Task goal: What is needed is an exact copy of the records, with the images left out.

•••••

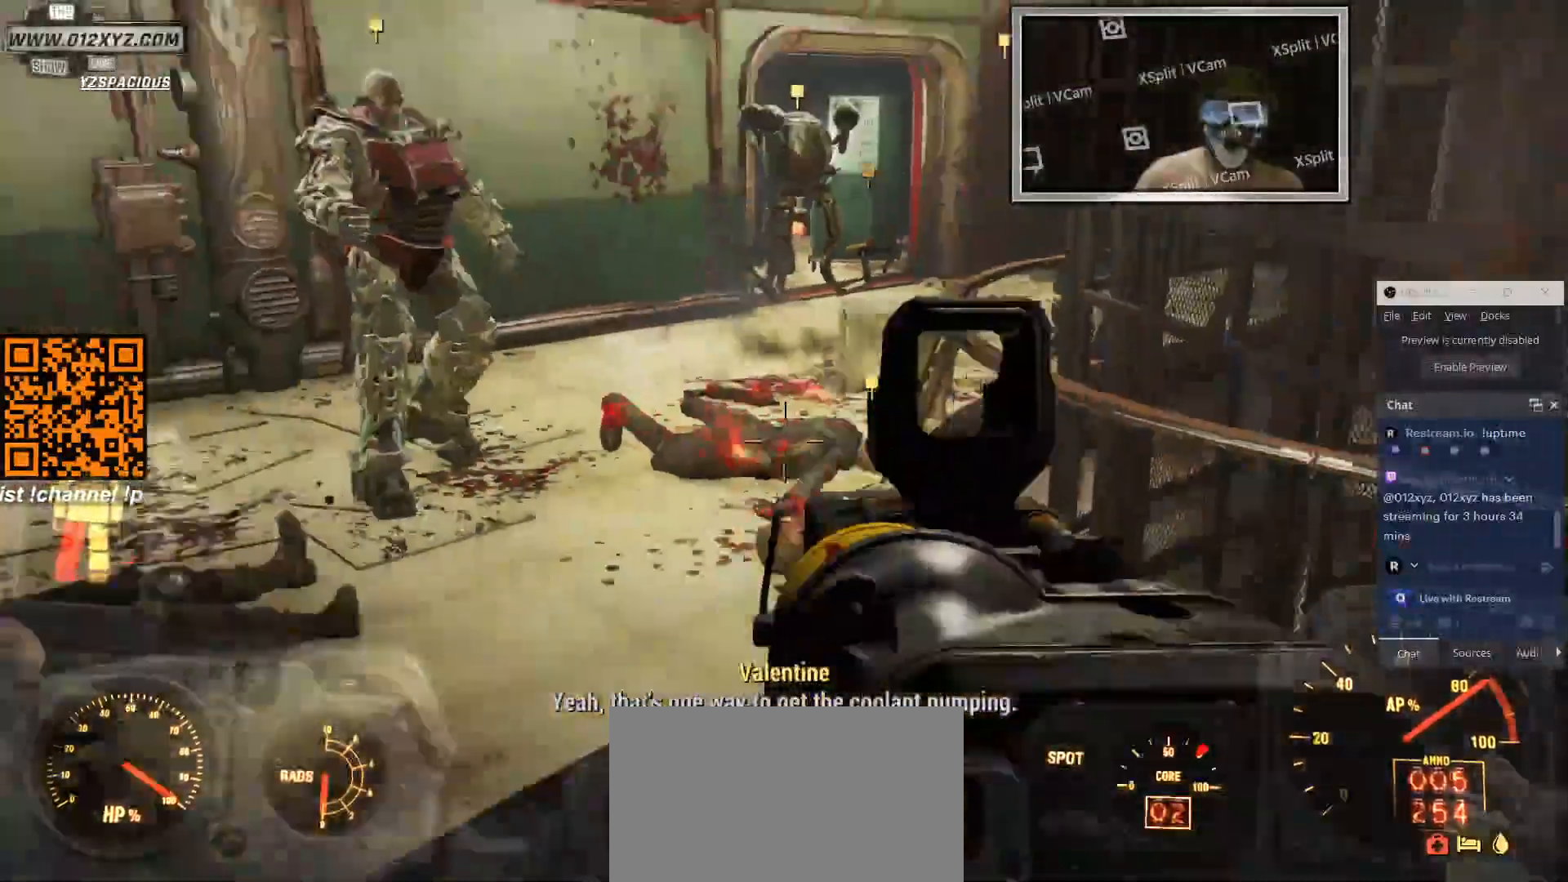
{"keys": ["w"], "mouse": [], "events": [[166, "mouse_mb5", "down"], [333, "mouse_mb5", "up"]]}
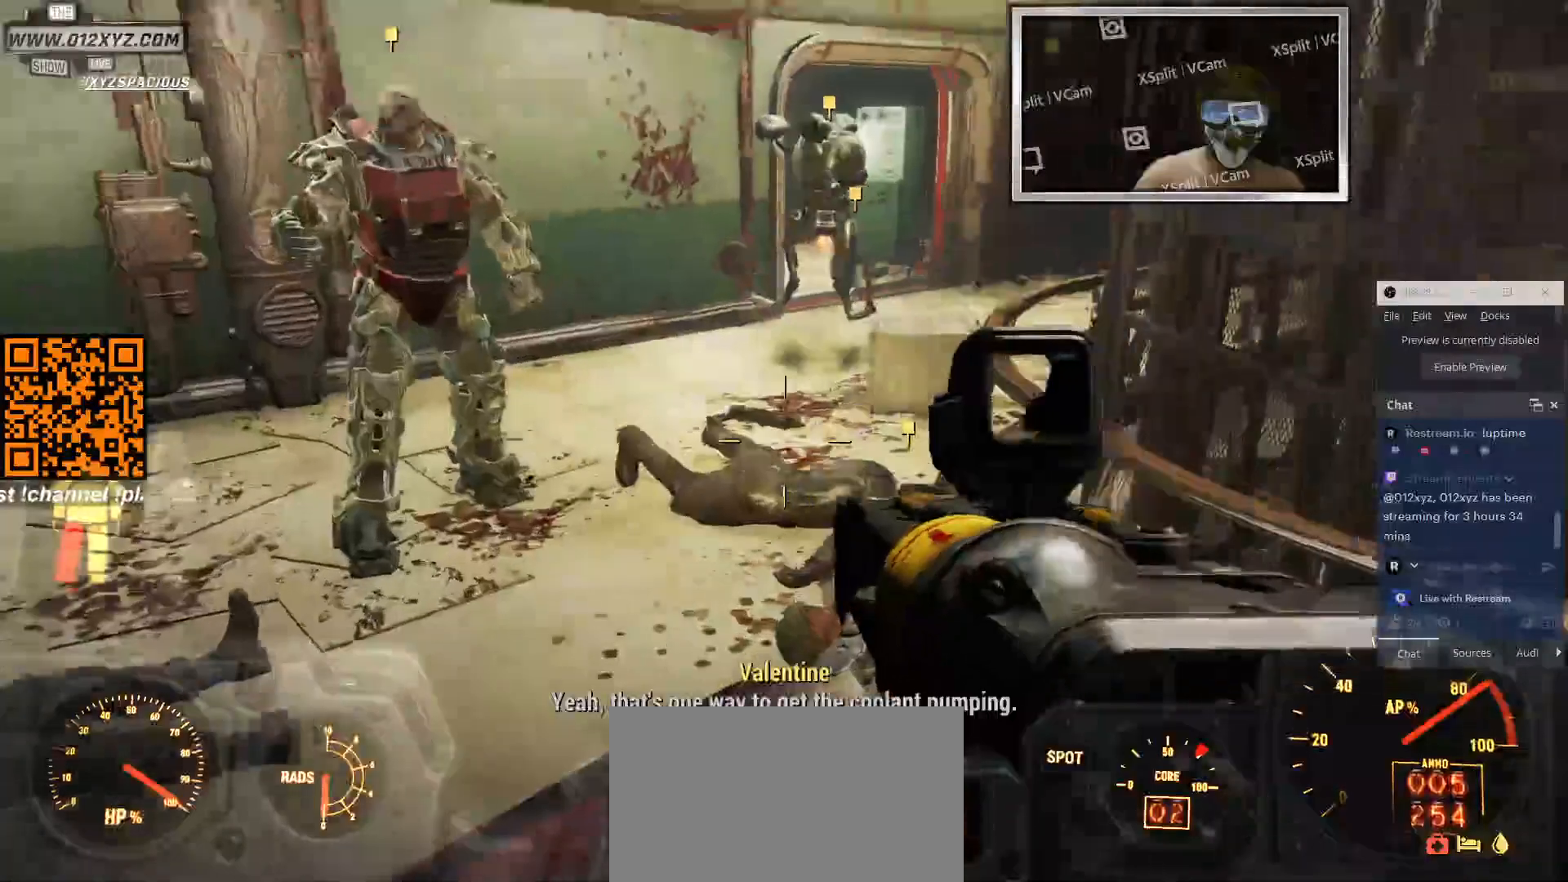
{"keys": ["w"], "mouse": [], "events": []}
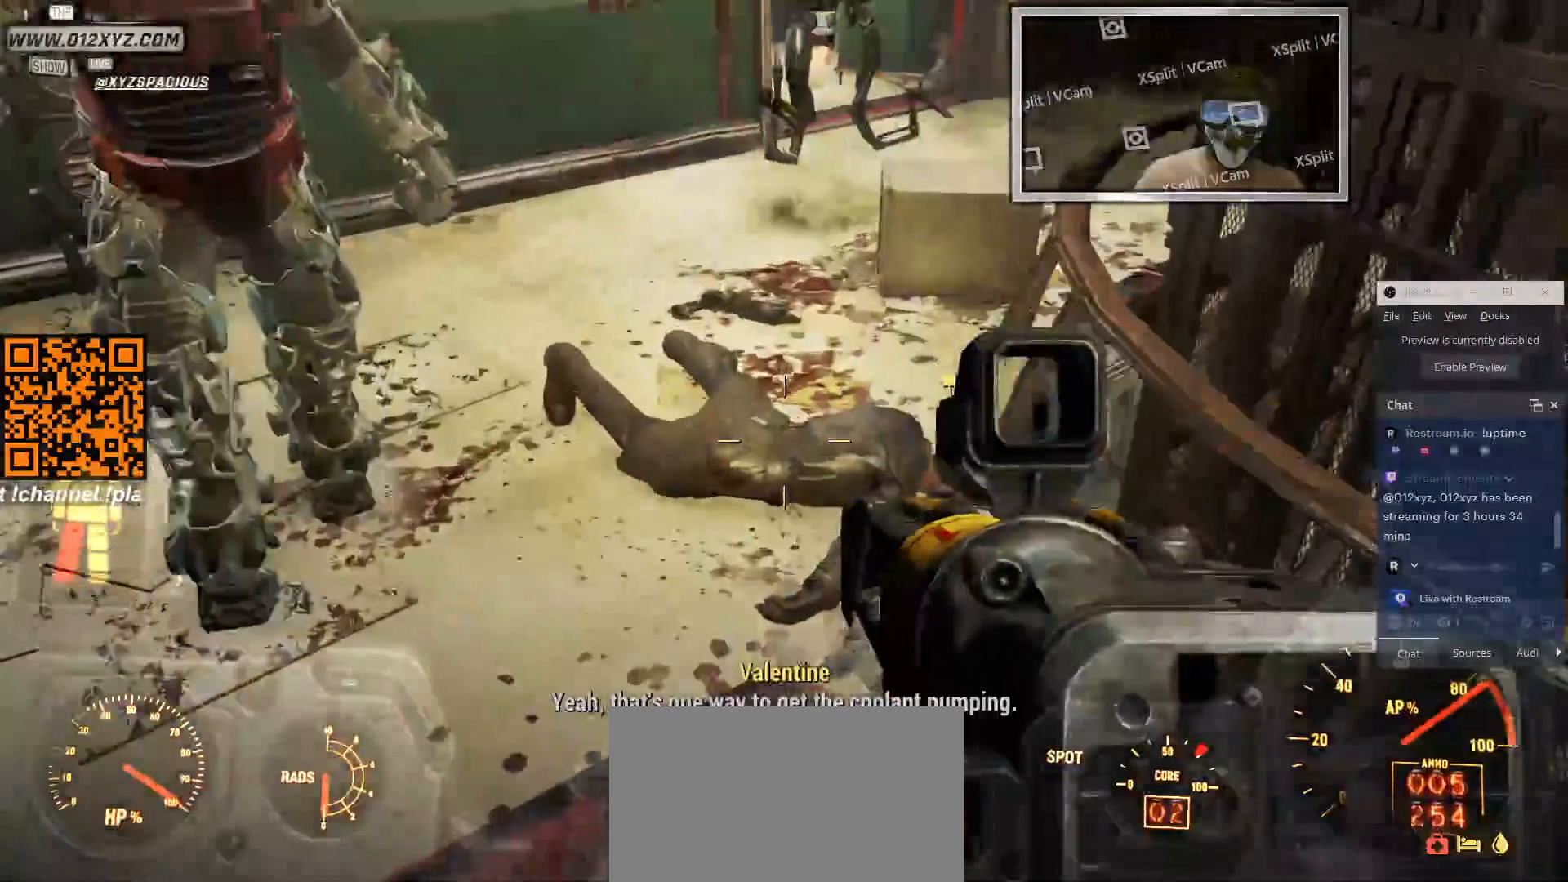
{"keys": [], "mouse": [], "events": [[366, "w", "up"]]}
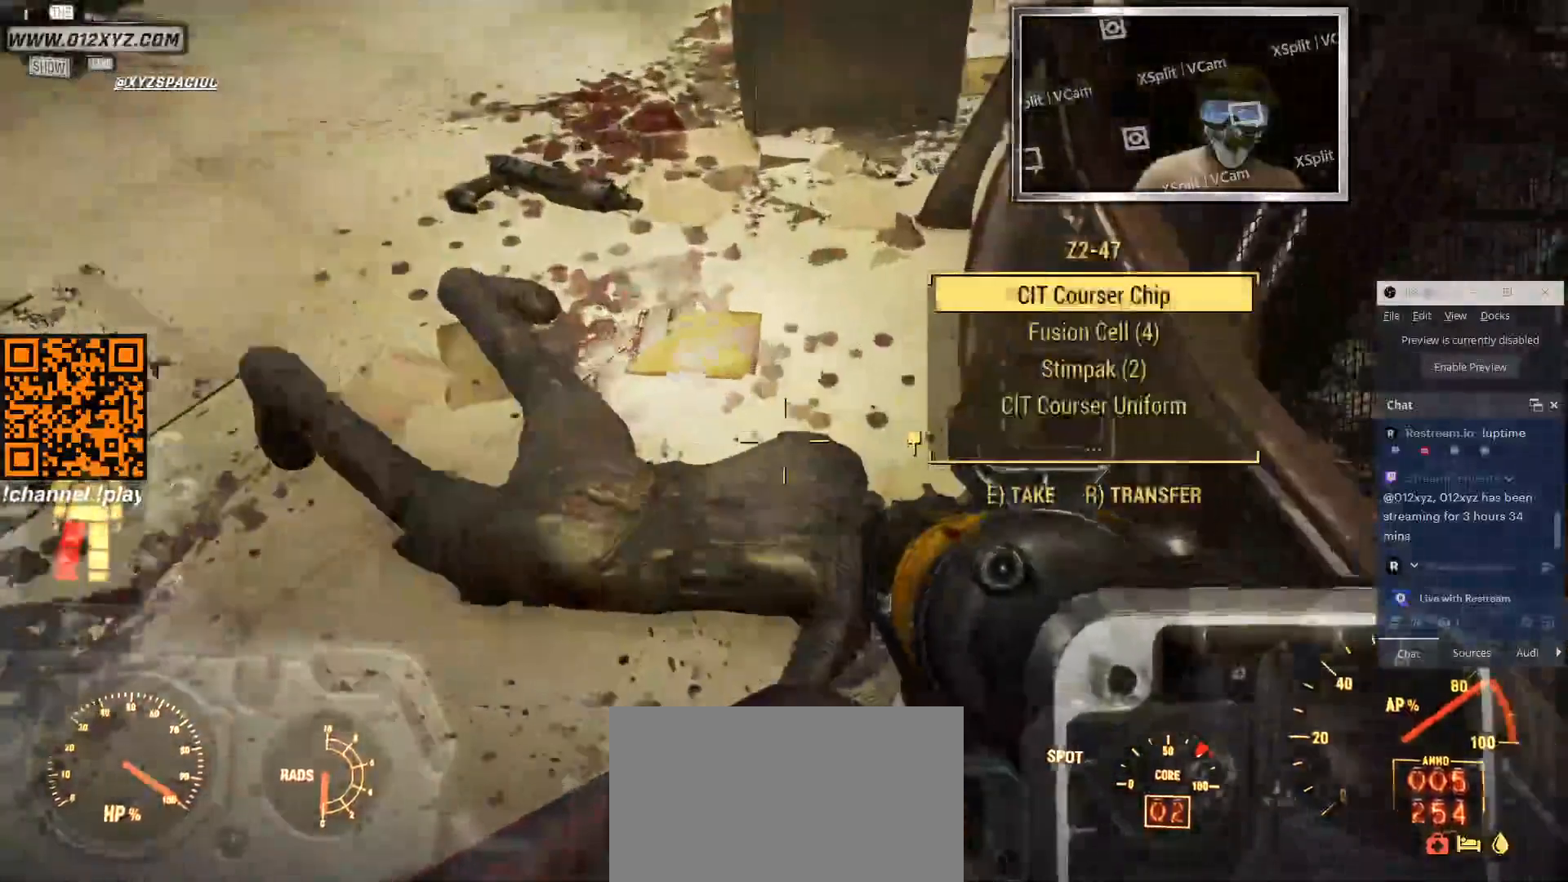
{"keys": [], "mouse": [], "events": []}
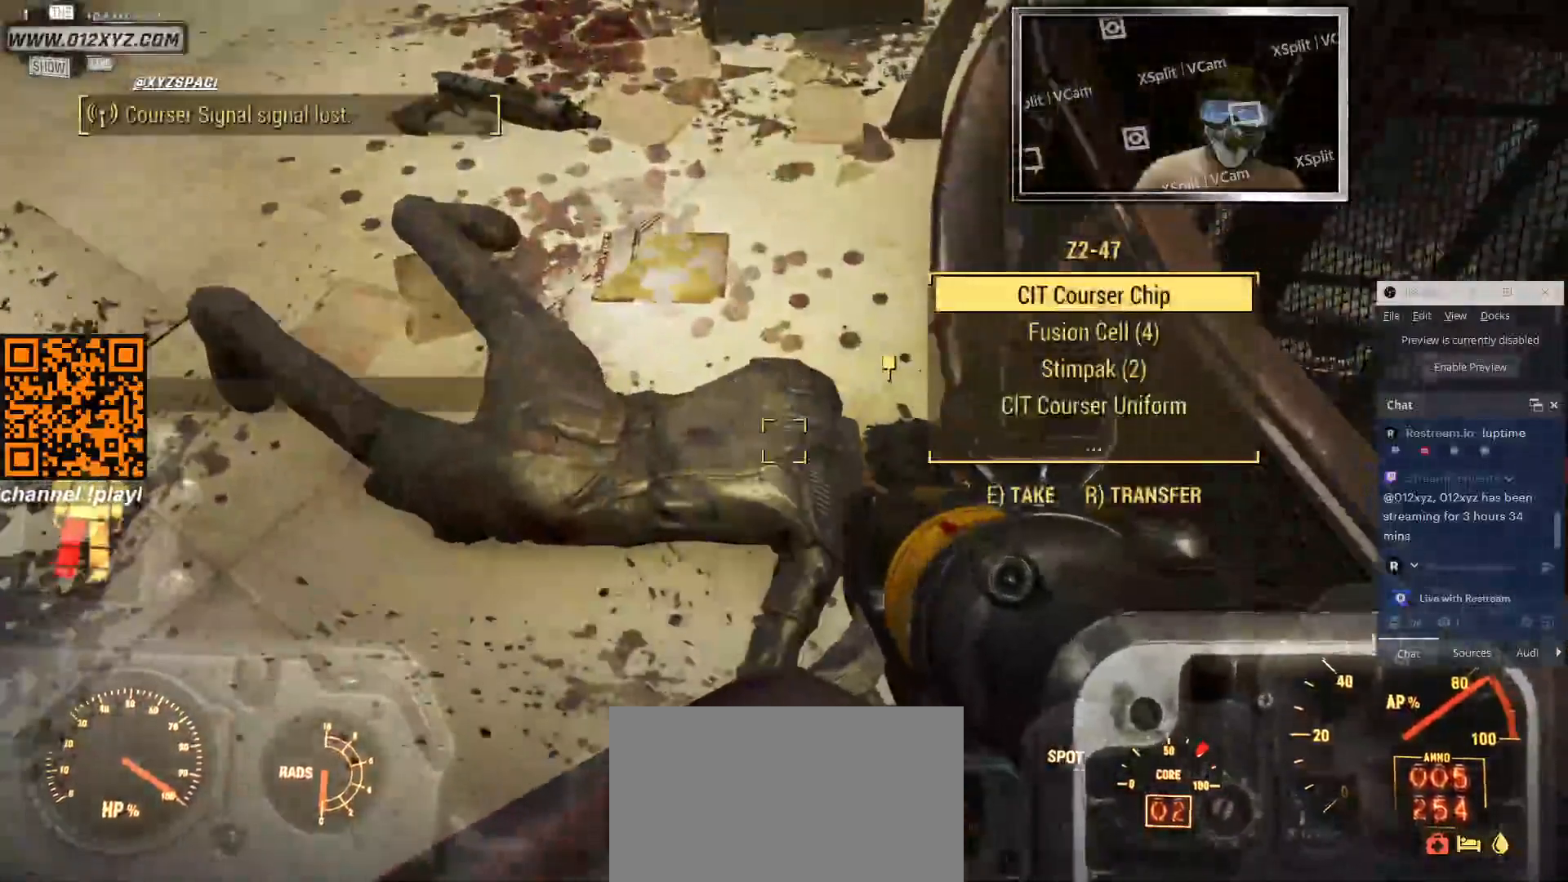
{"keys": [], "mouse": [], "events": []}
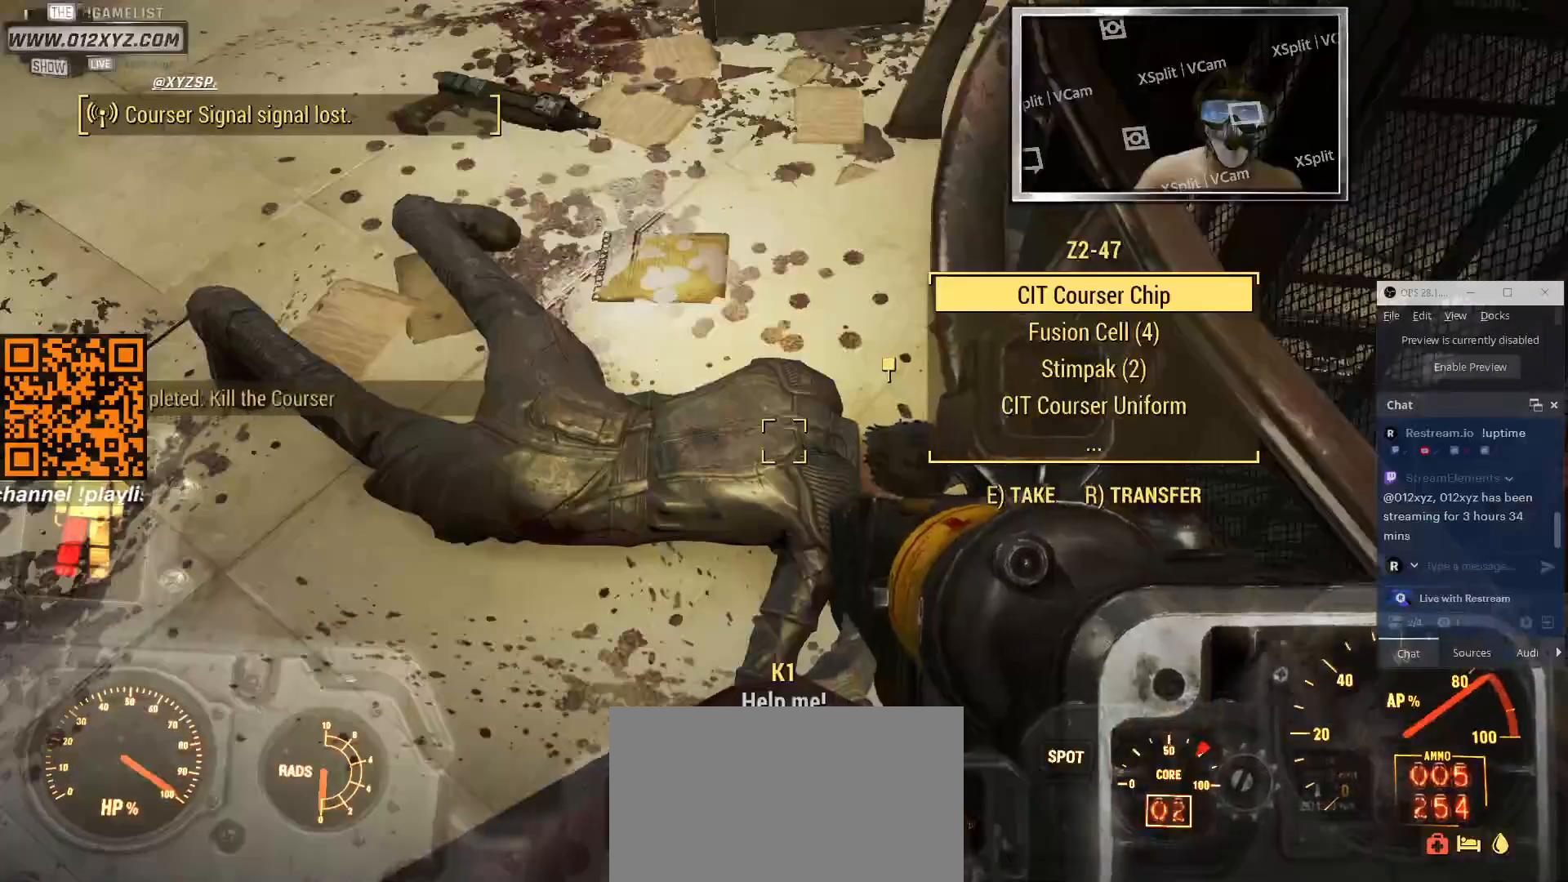
{"keys": [], "mouse": [], "events": [[133, "e", "down"], [266, "e", "up"]]}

•••••

Solution to this problem:
{"keys": ["w"], "mouse": [], "events": [[166, "mouse_mb5", "down"], [333, "mouse_mb5", "up"]]}
{"keys": ["w"], "mouse": [], "events": []}
{"keys": [], "mouse": [], "events": [[366, "w", "up"]]}
{"keys": [], "mouse": [], "events": []}
{"keys": [], "mouse": [], "events": []}
{"keys": [], "mouse": [], "events": [[133, "e", "down"], [266, "e", "up"]]}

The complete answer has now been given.